:: TASK ::
Rewrite the data below with "Which" replaced by "What" and everything else kept the same, leaving out the pictures.

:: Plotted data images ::
• • • •

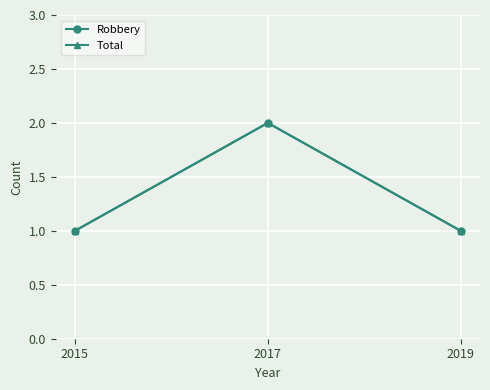

What is the value of the Robbery point at the 1st from the left?

1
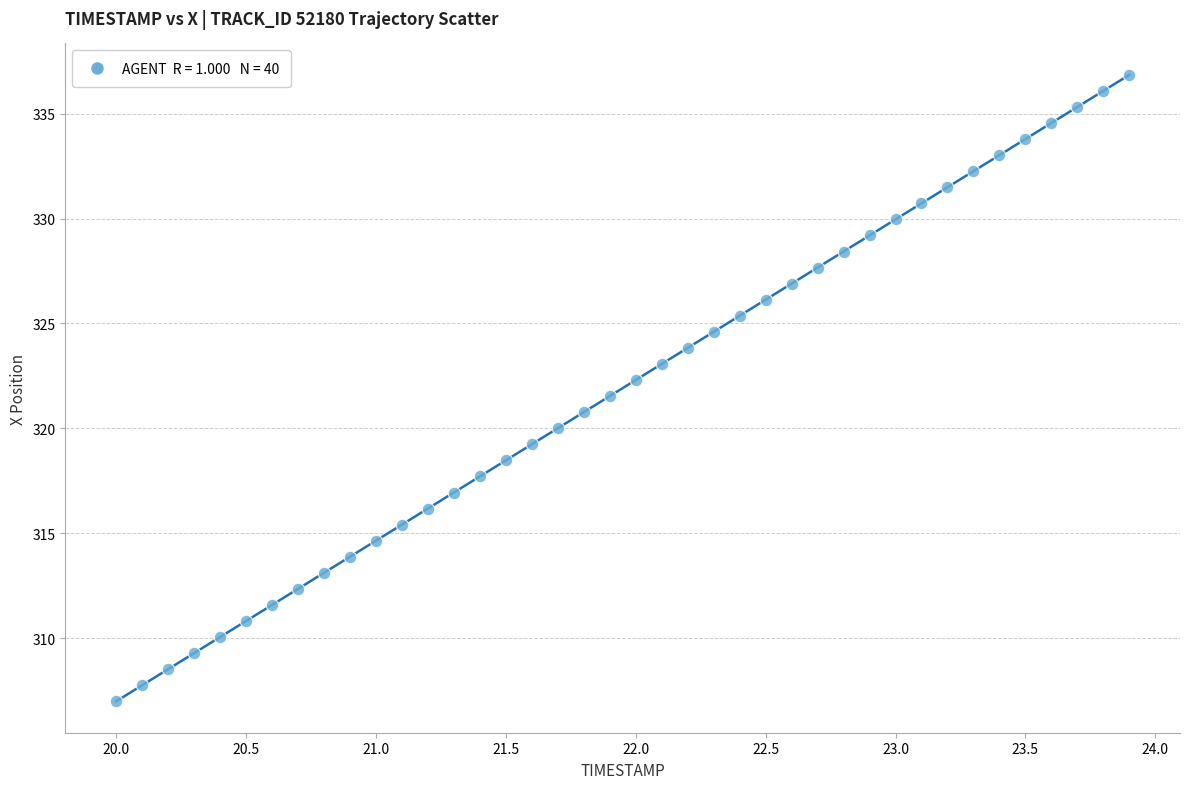

What is the range of X values (max minus min)?

3.9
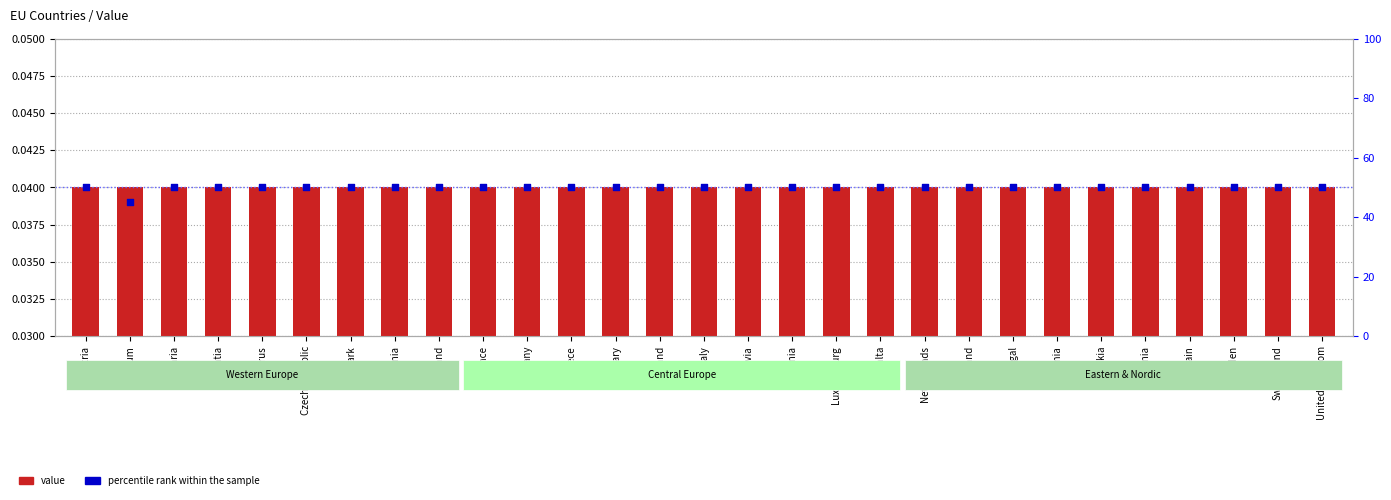

Which series contains the lowest Y value?

value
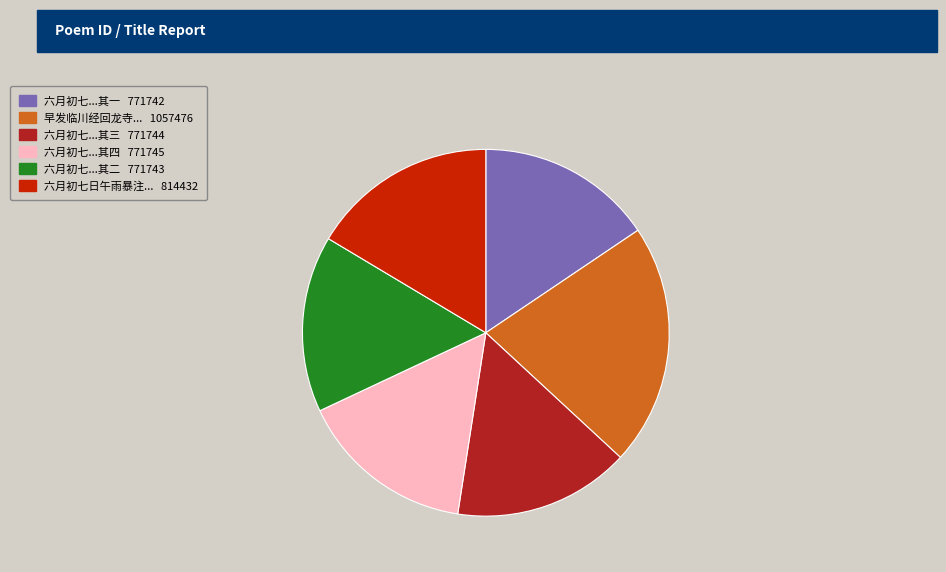

Does any single category account for the majority?

No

• • • •

:: RESPONSE BELOW ::
What is the value of the Robbery point at the 1st from the left?

1

What is the range of X values (max minus min)?

3.9

What series contains the lowest Y value?

value

Does any single category account for the majority?

No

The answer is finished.